May 27, 2009 in News

Costco experimenting with food stamps

The Associated Press
 

ISSAQUAH, Wash. (AP) — Responding to the economic pressures on its shoppers, Costco Wholesale Corp. said Wednesday that it will soon install the equipment to accept food stamps at two of its New York City stores as part of a pilot program.

Costco, one of the nation’s largest wholesale club chains, said its future New York City locations also will be equipped to accept food stamps as payment if the pilot goes well. A company representative was not immediately available to discuss whether Costco would expand the service to its more than 400 other stores in the U.S.

Costco, which reports its earnings Thursday, is the latest of several discounters to begin accepting food stamps as job losses and other economic pressures take their toll on consumers.

BJ’s Wholesale Club announced in April that all of its 180 stores will begin accepting electronic food stamp for payment.
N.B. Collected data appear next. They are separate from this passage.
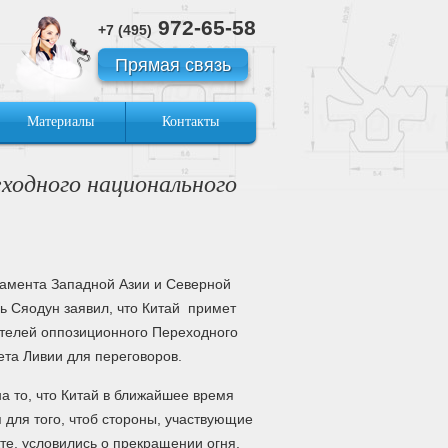
972-65-58
+7 (495)
Прямая связь
Материалы
Контакты
ходного национального
амента Западной Азии и Северной
 Сяодун заявил, что Китай примет
телей оппозиционного Переходного
ета Ливии для переговоров.
а то, что Китай в ближайшее время
 для того, чтоб стороны, участвующие
те, условились о прекращении огня.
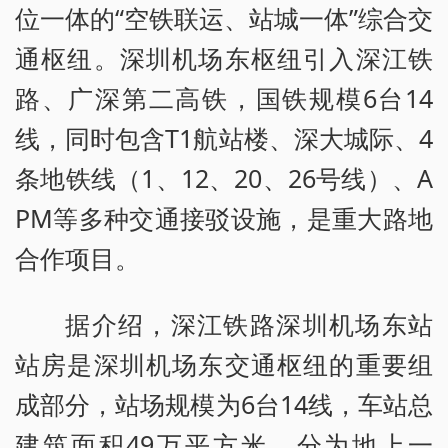
位一体的“空铁联运、站城一体”综合交
通枢纽。深圳机场东枢纽引入深江铁
路、广深第二高铁，国铁规模6台14
线，同时包含T1航站楼、深大城际、4
条地铁线（1、12、20、26号线）、A
PM等多种交通接驳设施，是重大路地
合作项目。
据介绍，深江铁路深圳机场东站
站房是深圳机场东交通枢纽的重要组
成部分，站场规模为6台14线，车站总
建筑面积49万平方米，分为地上一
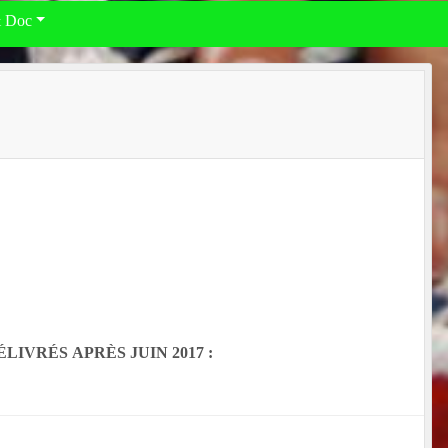
& Doc
IVRÉS APRÈS JUIN 2017 :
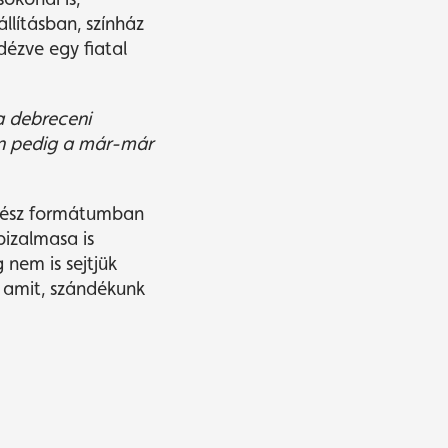
llításban, színház
ézve egy fiatal
a debreceni
n pedig a má
r-m
ár
 kész formátumban
izalmasa is
 nem is sejtjük
 amit, szándékunk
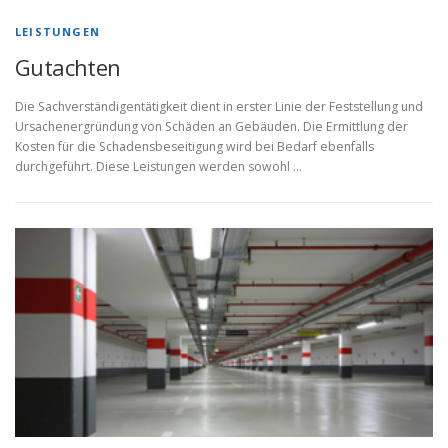
LEISTUNGEN
Gutachten
Die Sachverständigentätigkeit dient in erster Linie der Feststellung und
Ursachenergründung von Schäden an Gebäuden. Die Ermittlung der
Kosten für die Schadensbeseitigung wird bei Bedarf ebenfalls
durchgeführt. Diese Leistungen werden sowohl …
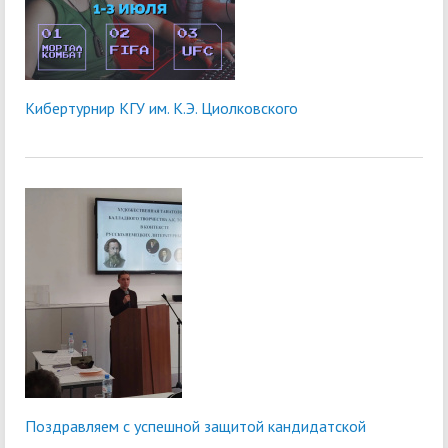
Кибертурнир КГУ им. К.Э. Циолковского
Поздравляем с успешной защитой кандидатской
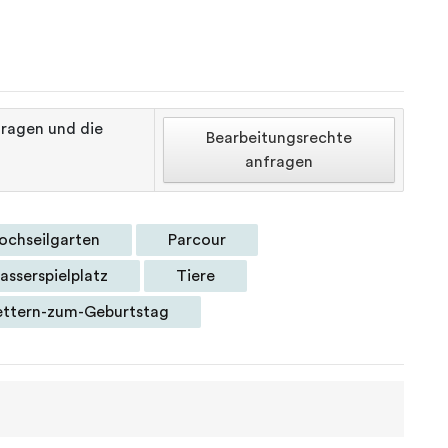
tragen und die
Bearbeitungsrechte
anfragen
ochseilgarten
Parcour
sserspielplatz
Tiere
ettern-zum-Geburtstag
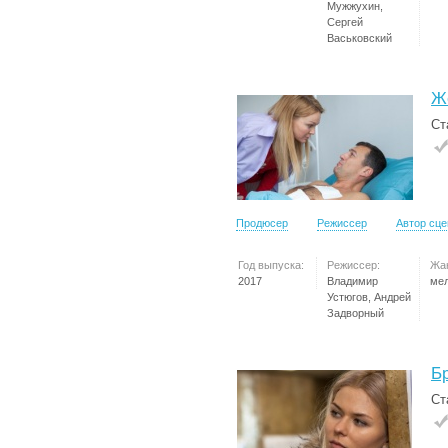
Мужжухин,
Сергей
Васьковский
Ж
Ст
Продюсер
Режиссер
Автор сц
Год выпуска:
Режиссер:
Жа
2017
Владимир
ме
Устюгов, Андрей
Задворный
Б
Ст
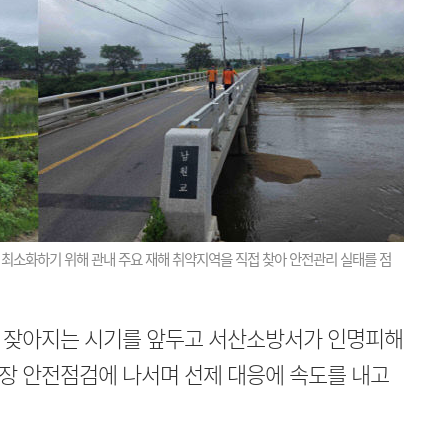
최소화하기 위해 관내 주요 재해 취약지역을 직접 찾아 안전관리 실태를 점
 잦아지는 시기를 앞두고 서산소방서가 인명피해
장 안전점검에 나서며 선제 대응에 속도를 내고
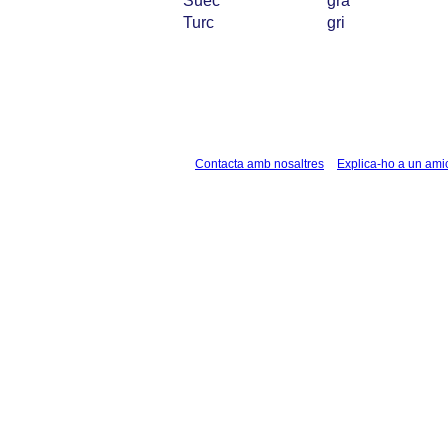
Suec
grå
Turc
gri
Contacta amb nosaltres
Explica-ho a un ami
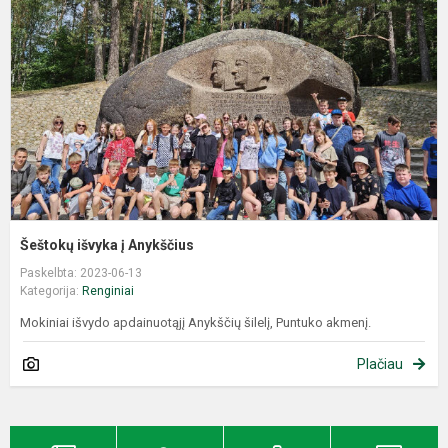
Šeštokų išvyka į Anykščius
Paskelbta: 2023-06-13
Kategorija:
Renginiai
Mokiniai išvydo apdainuotąjį Anykščių šilelį, Puntuko akmenį.
Plačiau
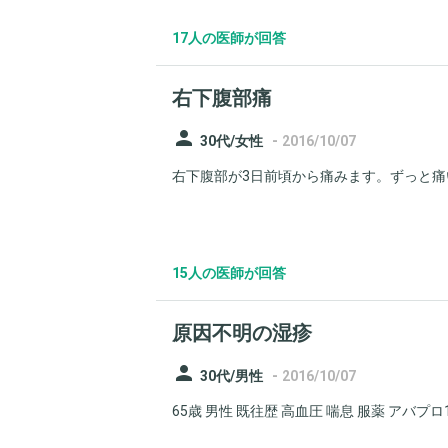
17人の医師が回答
右下腹部痛
person
-
30代/女性
2016/10/07
右下腹部が3日前頃から痛みます。ずっと痛い
15人の医師が回答
原因不明の湿疹
person
-
30代/男性
2016/10/07
65歳 男性 既往歴 高血圧 喘息 服薬 アバプロ100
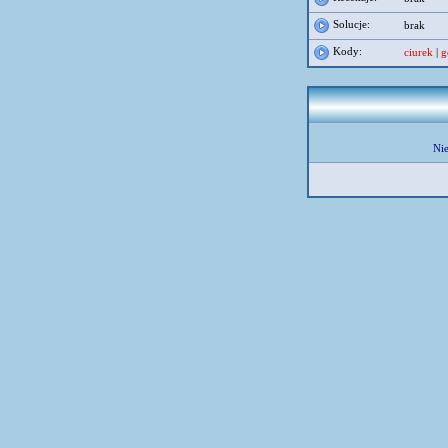
Solucje:
brak
Kody:
ciurek
|
g
Nie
And discounter Family Dollar Stores Inc. is in the midst of making all its stores capable of accepting food stamps, the federal subsidy for unemployed and very low-income people.

Costco said it expects the trial stores in Queens and Brooklyn, which were selected because of the high penetration of food-stamp recipients in their areas, will be equipped by early summer with the technology to accept food stamps.

“In the past, we have not been convinced that there was sufficient demand among our membership to justify the expense and possible inefficiencies associated with accepting food stamps,” Costco Chief Executive Jim Sinegal said in a statement. “However, we are mindful that many of our fellow citizens are facing unprecedented economic challenges at this time, and it seemed to us that it was worth reconsidering our position in that light. We are taking this step to see if we can be a part of the solution to the financial burden that many people are facing today.”

The Issaquah, Wash.-based company said it will look at whether the food stamp acceptance meets customer demands and does not slow down its front-end operations.

New York Attorney General Andrew Cuomo criticized the retailer in a letter Wednesday for not immediately committing to accept food stamps at its East Harlem store, which is still under development.

Costco could extend the program to the store if the pilot goes well.

The East Harlem site is in a redevelopment area, which means the company has received public support. The attorney general’s office said that by not accepting food stamps there, Costco is violating the purpose of tax-exempt financing it has received. An estimated 30,000 residents in East Harlem use food stamps.

Cuomo said there is “no justifiable business rationale” for not accepting food stamps at all its stores.

Shares of Costco closed down 31 cents at $48.83 Wednesday but rose slightly in after-hours trading following the announcement.